Обрывки, зарницы, блики, просветы воспоминаний – на фоне темных силуэтов Сивой Маски. Видится она мне всегда с вечерне-сумеречном освещении, исходящем от полярной ночи, повисшей над нами сразу после прибытия: серо-белый саван снегов, тусклые очертания приземистых невзрачных строений с едва различимыми оконцами, месяцами падающий снег или свистящая завывающая пурга, сбивающий с ног ледяной ветер. Со всех сторон надвинувшийся лес, а под откосом серо-снежная полоса реки. Над трубами в морозы стоит неподвижный гриб осевшего пара и дыма, который сливается в пургу с крутящимися вихрем снега. Зимой же Сивая Маска преображалась не от солнца и не от дневного света, а от луны и сполохов северного сияния.
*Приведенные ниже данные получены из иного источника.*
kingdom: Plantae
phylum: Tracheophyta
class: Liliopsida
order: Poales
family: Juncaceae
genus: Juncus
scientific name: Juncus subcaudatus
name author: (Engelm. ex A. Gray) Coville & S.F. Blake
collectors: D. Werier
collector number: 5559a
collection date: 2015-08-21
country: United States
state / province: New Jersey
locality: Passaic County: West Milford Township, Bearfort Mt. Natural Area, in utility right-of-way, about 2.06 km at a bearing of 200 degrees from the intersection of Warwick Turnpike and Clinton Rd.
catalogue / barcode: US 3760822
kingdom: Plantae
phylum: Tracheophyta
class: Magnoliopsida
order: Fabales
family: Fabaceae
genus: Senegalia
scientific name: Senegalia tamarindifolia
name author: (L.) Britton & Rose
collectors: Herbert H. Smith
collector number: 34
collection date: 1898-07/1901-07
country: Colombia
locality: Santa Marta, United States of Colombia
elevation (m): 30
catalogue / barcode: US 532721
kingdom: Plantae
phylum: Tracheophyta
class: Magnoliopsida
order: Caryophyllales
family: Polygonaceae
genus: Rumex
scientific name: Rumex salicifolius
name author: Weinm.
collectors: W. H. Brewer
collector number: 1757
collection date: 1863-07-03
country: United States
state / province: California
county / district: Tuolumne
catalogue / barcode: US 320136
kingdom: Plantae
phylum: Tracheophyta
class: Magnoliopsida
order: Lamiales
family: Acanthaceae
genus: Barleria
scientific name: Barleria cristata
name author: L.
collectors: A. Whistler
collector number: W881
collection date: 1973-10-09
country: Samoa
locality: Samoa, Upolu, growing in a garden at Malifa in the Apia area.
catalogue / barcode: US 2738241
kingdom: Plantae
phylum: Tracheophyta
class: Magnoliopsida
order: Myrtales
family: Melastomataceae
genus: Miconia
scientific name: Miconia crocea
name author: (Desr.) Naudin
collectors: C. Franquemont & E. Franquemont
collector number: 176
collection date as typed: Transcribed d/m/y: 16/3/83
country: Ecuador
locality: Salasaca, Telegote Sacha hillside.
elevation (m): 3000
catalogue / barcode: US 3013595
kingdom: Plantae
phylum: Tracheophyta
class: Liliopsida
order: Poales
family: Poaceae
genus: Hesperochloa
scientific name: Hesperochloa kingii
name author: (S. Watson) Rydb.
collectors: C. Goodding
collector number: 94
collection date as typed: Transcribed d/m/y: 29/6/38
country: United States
С детства сохранилось приукрашенное представление о неподвижно-застывшем северном сиянии после постановки в киевском театре Соловцова пьесы «Дети капитана Гранта». На сцене, оно было цветистое и правильной формы. Подлинное, неразгаданное еще наукой, северное сияние причудливо-изменчиво, разнообразно и никогда не принимает правильных очертаний. Большей частью это игра свето-теней, пляска огней с развевающимися на ветру легчайшими светящимися бледно-зелеными шарфами, мелькающими по всему небу. Иногда это стена от неба до земли непрерывно перемещающихся горящих грандиозных свечей. В другие ночи пучки колеблющегося света всех цветов и полутонов радуги падают в небе, но исчезают, не долетев до земли. Небесная феерия огня, от которой нельзя отвести взгляд. Случалось позднее наблюдать северное сияние и над заполярным городом, но в городах люди мало замечают небо. Когда же северное сияние озарит темные, запорошенные снегами полярные лагпункты, когда оно торжествует в праздничном своем великолепии, тогда оно ворошит и наше обыденное воображение и сулит перемены. Но чаще всего Сивая была погружена во мрак. В один из таких черных вечеров за мной в барак пришел вохровец: «Идите на медпункт – возчика лошадь убила». Возчика уже занесли в комнатушку медпункта. Он лежал без сознания, но был жив. Лицо и шея залиты кровью. Поднимаясь по обледенелой дороге от реки с тяжелым грузом, лошадь лягнула возчика, с размаха ударила подковой в глаз пониже брови. Разорванное веко было вывернуто и зияло кровавой раной. Удар был так силен, что человек потерял сознание. Что я могу сделать? Прежде всего надо привести его в чувство. Орудовали мы с одним вохровцем, парнем злым, но не глупым. Парень этот вглядывался в нас очень зорко и вынашивал что-то свое. По национальности чуваш. Порой он вспыхивал к нам лютой ненавистью. Но сейчас, поняв мое состояние, старался помочь. Вохровец затопил печурку, потом подошел ко мне.